__DIRECTIONS__.
Could you retype the records starting at the line containing "pose: elev=358.0 azim=76.6" and ending at the line containing "Dot at: (328, 373)", leaving the pictures out?

__SUPPLIED DATA__.
==================================================

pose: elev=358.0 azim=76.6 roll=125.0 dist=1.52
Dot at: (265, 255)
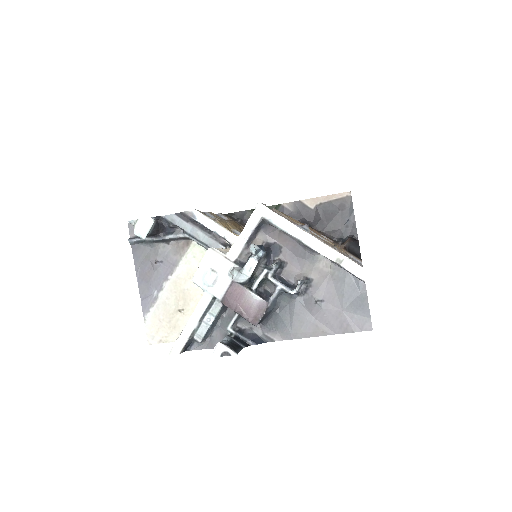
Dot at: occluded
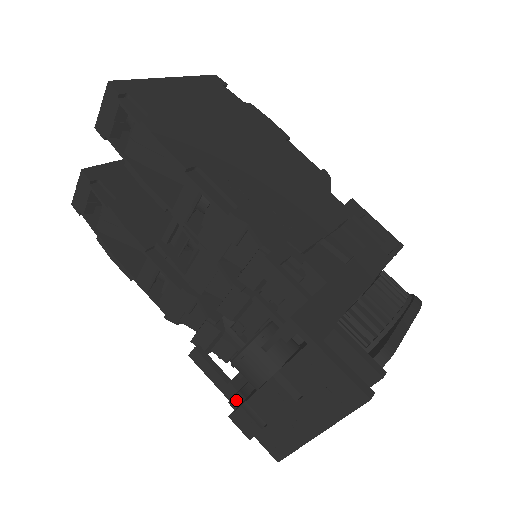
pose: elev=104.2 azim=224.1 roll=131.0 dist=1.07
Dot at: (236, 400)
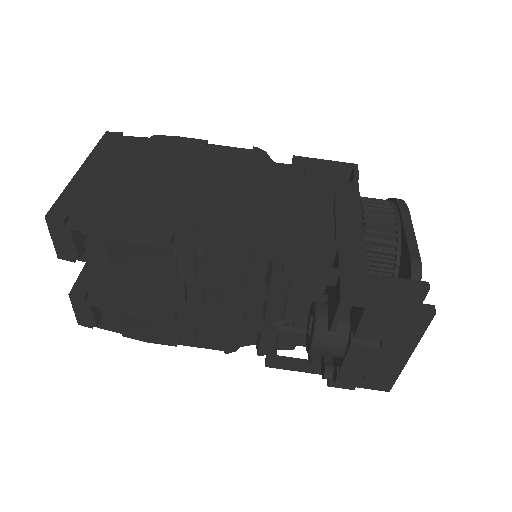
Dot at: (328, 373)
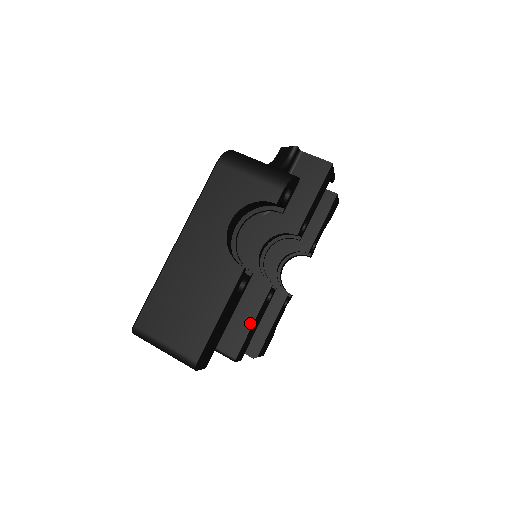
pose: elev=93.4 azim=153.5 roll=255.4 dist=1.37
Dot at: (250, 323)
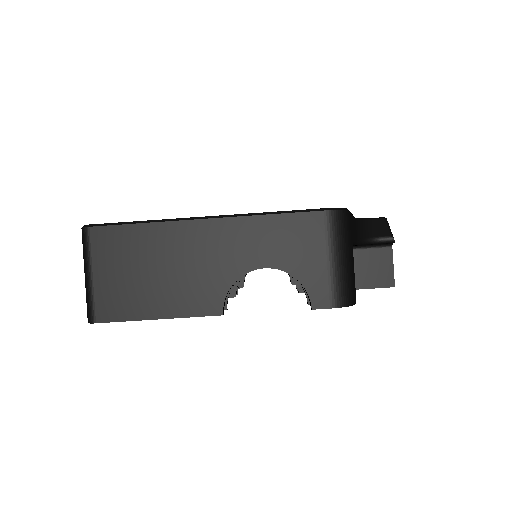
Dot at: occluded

==================================================

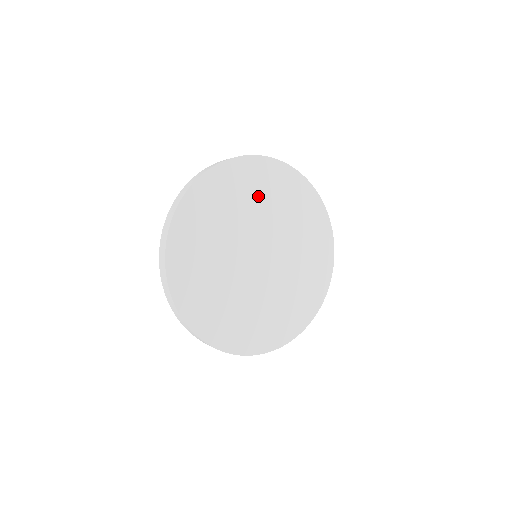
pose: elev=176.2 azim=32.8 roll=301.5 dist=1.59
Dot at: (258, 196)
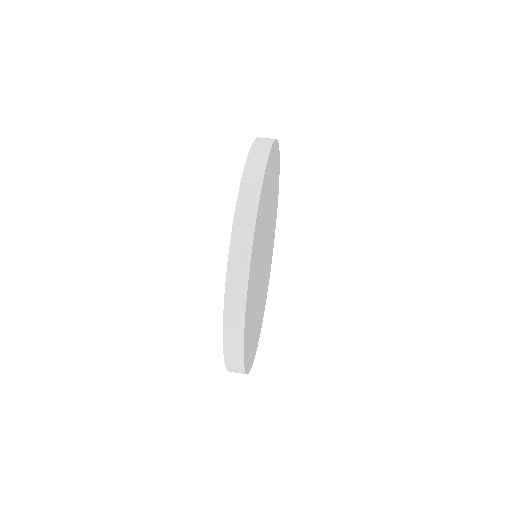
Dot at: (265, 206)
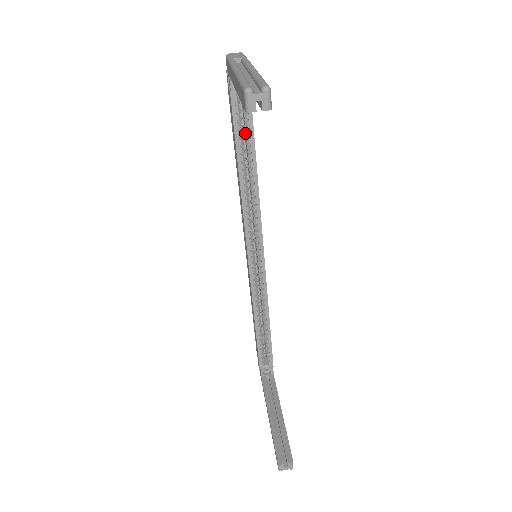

==================================================

__EXERCISE OUTPUT__.
pose: elev=358.0 azim=76.6 roll=125.0 dist=1.52
Dot at: (265, 255)
Dot at: occluded
pose: elev=104.2 azim=224.1 roll=131.0 dist=1.07
Dot at: (236, 400)
Dot at: (328, 373)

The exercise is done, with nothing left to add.